I'm sorry if a similar question has been answered already but I can't seem to find any posts helping me. I wish to define two separate intervention groups (linked to this previous question I asked here). I have an unbalanced panel data set compromising over 100,000 IDs. One row = one month of data for a specific ID.
Intervention 1: I want to include all the rows of an ID if the ID meets the condition (Scheme1 ==1) at least once in the data and fails to meet the other condition (Scheme2 ==0).
Intervention 2: I want to include all rows of an ID if the ID meets both conditions at least once in the data (Scheme1 ==1 and Scheme2 ==1).

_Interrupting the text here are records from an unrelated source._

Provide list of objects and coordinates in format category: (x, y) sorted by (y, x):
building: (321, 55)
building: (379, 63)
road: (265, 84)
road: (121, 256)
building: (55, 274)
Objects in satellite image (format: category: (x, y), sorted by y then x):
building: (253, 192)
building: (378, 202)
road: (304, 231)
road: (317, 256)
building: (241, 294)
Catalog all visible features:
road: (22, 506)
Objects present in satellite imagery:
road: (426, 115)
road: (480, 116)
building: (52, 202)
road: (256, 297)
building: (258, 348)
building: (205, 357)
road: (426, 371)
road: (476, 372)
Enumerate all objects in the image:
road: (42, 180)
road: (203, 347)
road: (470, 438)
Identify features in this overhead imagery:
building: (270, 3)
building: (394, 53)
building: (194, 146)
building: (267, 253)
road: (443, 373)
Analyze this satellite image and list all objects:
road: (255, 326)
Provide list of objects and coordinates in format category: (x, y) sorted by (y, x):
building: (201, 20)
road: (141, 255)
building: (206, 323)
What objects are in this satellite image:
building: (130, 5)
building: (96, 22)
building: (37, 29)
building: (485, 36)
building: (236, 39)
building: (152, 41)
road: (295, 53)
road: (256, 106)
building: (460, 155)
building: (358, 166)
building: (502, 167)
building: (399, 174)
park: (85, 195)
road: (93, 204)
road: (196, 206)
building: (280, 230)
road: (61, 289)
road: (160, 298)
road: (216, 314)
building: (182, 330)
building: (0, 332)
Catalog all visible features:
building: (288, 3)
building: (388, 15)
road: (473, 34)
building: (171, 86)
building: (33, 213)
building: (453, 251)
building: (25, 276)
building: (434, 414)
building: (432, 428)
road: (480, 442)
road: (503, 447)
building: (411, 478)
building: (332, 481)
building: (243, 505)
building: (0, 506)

I used code like this to get the ControlGroup:
DF %>% group_by(ID) %>% mutate(totalSchemes=sum(Scheme1+Scheme2)) %>% filter(totalSchemes==0) -> ControlGroup
However, if I try apply a similar code to get the different intervention groups, I only get the rows for IDs where Scheme1 ==1 and Scheme2 ==0 (intervention 1) or Scheme==1 and Scheme2 ==1 (intervention 2). Ideally what I would like for each intervention group is all of the rows of the IDs which enter Scheme 1, or both of the schemes, including the rows in which the ID has not entered the scheme(s).
Intervention 1:
Inter1 <- DF %>% filter(ID %in% (DF %>% filter(Scheme1==1 & Scheme2==0))$ID & !(ID %in% (DF %>% filter(Scheme2==1))$ID))
Intervention 2:
Inter2 <- DF %>% filter(ID %in% (DF %>% filter(Scheme1==1 & Scheme2==1))$ID)